START Data

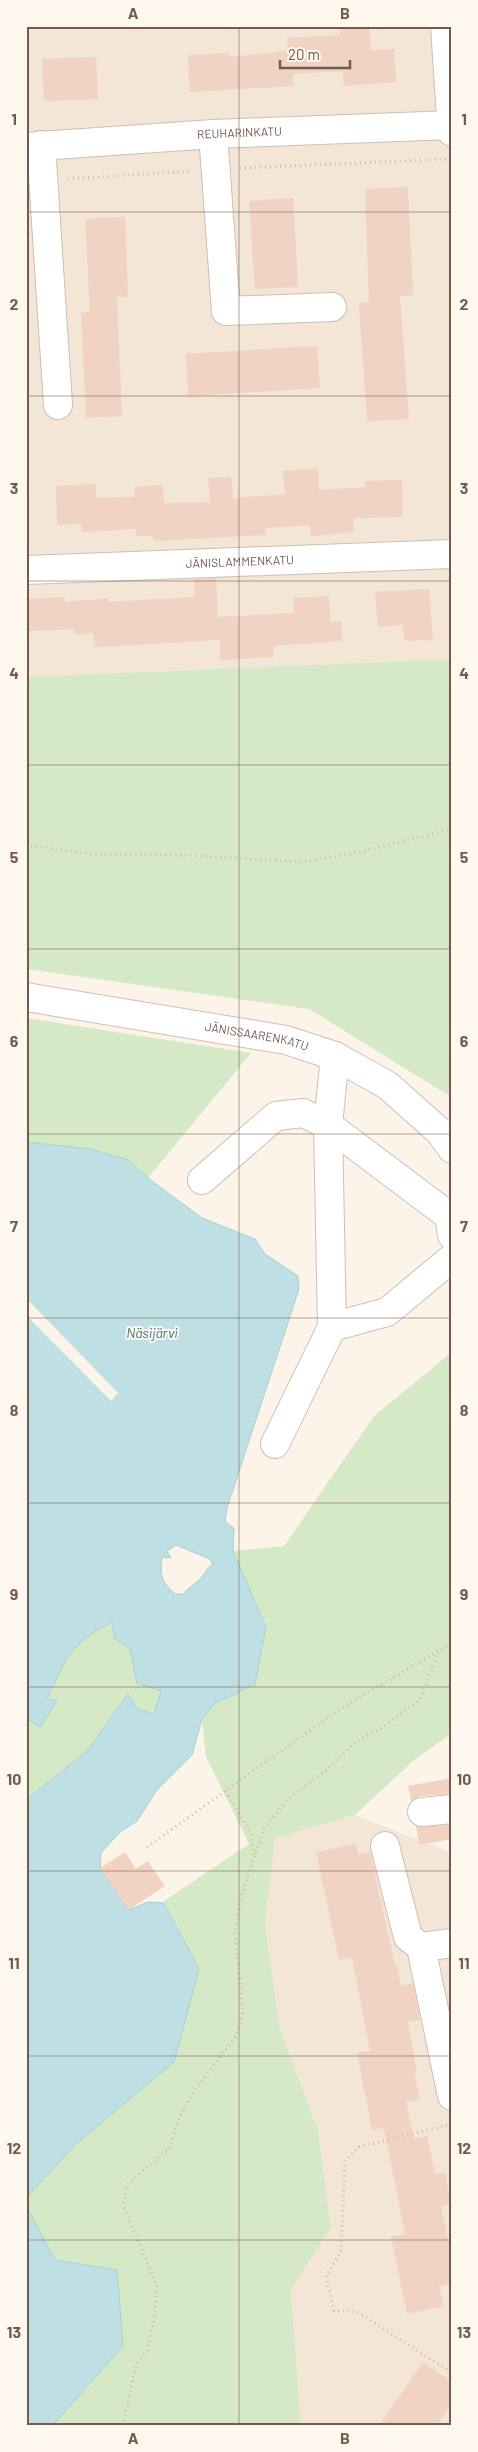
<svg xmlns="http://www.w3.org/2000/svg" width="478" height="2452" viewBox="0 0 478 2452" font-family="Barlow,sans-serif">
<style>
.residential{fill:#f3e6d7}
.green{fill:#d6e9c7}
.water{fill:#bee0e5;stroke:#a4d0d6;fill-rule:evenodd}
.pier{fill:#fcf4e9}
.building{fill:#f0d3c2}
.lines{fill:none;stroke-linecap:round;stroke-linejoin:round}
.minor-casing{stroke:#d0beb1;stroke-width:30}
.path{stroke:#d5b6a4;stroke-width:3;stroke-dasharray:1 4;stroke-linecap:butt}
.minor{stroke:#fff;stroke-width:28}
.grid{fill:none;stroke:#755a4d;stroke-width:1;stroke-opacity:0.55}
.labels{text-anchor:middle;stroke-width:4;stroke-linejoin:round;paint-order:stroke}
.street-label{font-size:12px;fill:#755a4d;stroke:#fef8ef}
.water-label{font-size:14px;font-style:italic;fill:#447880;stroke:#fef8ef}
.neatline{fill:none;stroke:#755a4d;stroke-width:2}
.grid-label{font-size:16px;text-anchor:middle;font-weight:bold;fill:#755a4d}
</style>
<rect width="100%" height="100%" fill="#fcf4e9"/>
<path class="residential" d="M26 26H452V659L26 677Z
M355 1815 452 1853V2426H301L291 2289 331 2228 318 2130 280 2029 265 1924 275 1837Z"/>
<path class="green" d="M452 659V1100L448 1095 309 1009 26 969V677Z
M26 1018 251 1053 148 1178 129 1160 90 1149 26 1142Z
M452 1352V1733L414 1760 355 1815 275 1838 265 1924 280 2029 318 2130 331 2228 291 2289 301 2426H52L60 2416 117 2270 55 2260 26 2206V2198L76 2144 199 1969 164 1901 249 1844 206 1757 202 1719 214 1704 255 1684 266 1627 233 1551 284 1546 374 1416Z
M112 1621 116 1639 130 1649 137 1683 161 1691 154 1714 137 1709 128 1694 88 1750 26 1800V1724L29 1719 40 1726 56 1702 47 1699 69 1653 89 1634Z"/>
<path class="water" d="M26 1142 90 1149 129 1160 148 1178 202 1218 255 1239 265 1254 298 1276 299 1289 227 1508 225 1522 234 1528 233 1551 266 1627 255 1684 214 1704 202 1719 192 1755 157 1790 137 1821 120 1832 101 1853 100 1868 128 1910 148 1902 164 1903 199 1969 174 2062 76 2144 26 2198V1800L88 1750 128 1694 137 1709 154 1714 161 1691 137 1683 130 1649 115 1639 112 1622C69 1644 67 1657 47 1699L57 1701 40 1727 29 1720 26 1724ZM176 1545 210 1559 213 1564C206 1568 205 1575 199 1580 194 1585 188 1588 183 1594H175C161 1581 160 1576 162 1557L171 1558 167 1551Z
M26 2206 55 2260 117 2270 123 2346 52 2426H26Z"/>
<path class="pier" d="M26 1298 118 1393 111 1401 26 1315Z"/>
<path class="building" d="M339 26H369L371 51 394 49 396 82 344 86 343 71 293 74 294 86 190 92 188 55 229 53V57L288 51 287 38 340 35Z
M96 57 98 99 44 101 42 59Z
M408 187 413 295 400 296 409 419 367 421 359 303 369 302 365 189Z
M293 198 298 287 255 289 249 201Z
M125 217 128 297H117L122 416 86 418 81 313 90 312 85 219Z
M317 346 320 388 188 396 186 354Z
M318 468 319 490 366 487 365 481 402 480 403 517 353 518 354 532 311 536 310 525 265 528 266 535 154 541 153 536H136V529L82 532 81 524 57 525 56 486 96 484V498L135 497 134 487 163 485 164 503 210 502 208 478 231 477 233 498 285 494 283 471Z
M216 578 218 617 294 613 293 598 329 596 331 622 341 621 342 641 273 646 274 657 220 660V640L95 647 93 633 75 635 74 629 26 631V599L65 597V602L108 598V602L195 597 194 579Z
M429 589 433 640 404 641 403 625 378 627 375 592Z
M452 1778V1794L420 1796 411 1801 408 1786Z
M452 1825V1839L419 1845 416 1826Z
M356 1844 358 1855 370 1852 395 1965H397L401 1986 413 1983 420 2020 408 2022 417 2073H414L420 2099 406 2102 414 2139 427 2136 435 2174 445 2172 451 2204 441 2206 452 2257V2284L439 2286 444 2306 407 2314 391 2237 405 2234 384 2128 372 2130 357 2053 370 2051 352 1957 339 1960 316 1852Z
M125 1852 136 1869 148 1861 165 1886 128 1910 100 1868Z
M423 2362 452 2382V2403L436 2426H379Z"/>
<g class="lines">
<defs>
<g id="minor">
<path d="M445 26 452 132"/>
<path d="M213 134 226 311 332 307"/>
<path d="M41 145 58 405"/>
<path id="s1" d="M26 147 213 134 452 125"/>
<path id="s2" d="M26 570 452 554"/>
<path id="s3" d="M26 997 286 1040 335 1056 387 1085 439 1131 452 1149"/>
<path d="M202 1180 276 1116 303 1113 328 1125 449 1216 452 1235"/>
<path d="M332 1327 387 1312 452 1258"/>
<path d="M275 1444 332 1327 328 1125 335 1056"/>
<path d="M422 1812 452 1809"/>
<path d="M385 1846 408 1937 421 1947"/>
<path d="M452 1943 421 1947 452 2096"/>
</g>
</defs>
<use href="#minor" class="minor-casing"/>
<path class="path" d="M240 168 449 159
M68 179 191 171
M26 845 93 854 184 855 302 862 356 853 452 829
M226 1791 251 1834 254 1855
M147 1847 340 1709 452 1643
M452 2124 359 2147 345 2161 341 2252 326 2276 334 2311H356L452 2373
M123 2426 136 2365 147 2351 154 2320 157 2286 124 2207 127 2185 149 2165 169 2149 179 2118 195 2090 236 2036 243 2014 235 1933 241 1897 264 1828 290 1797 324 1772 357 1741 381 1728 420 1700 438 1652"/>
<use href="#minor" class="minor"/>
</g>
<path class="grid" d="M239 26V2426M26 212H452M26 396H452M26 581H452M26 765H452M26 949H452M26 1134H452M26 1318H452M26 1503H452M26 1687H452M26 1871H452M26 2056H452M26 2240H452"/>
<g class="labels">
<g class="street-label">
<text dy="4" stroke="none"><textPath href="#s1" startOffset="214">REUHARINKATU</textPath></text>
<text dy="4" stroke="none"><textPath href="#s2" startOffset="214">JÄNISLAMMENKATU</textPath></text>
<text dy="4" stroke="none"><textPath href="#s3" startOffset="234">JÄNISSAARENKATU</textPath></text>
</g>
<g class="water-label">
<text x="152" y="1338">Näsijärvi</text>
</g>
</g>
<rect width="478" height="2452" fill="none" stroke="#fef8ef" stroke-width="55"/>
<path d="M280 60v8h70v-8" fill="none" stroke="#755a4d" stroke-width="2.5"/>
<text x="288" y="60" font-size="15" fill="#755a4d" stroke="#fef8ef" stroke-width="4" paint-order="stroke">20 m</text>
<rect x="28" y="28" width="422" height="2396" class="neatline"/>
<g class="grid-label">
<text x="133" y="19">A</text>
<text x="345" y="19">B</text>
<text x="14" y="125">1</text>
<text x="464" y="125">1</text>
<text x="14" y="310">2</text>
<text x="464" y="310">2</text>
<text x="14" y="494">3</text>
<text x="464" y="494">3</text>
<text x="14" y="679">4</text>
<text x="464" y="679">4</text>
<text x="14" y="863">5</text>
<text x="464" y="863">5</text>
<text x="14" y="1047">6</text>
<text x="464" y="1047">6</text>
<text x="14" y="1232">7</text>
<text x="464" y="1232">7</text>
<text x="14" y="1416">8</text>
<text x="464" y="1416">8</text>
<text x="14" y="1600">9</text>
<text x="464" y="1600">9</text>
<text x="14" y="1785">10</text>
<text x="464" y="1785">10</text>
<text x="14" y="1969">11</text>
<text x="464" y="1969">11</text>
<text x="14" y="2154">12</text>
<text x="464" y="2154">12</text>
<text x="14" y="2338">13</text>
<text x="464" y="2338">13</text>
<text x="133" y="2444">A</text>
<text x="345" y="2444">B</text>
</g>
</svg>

END Data

Go through the records. Copy each line where "linecap" appears.

◆ **Response to this exercise**:
.lines{fill:none;stroke-linecap:round;stroke-linejoin:round}
.path{stroke:#d5b6a4;stroke-width:3;stroke-dasharray:1 4;stroke-linecap:butt}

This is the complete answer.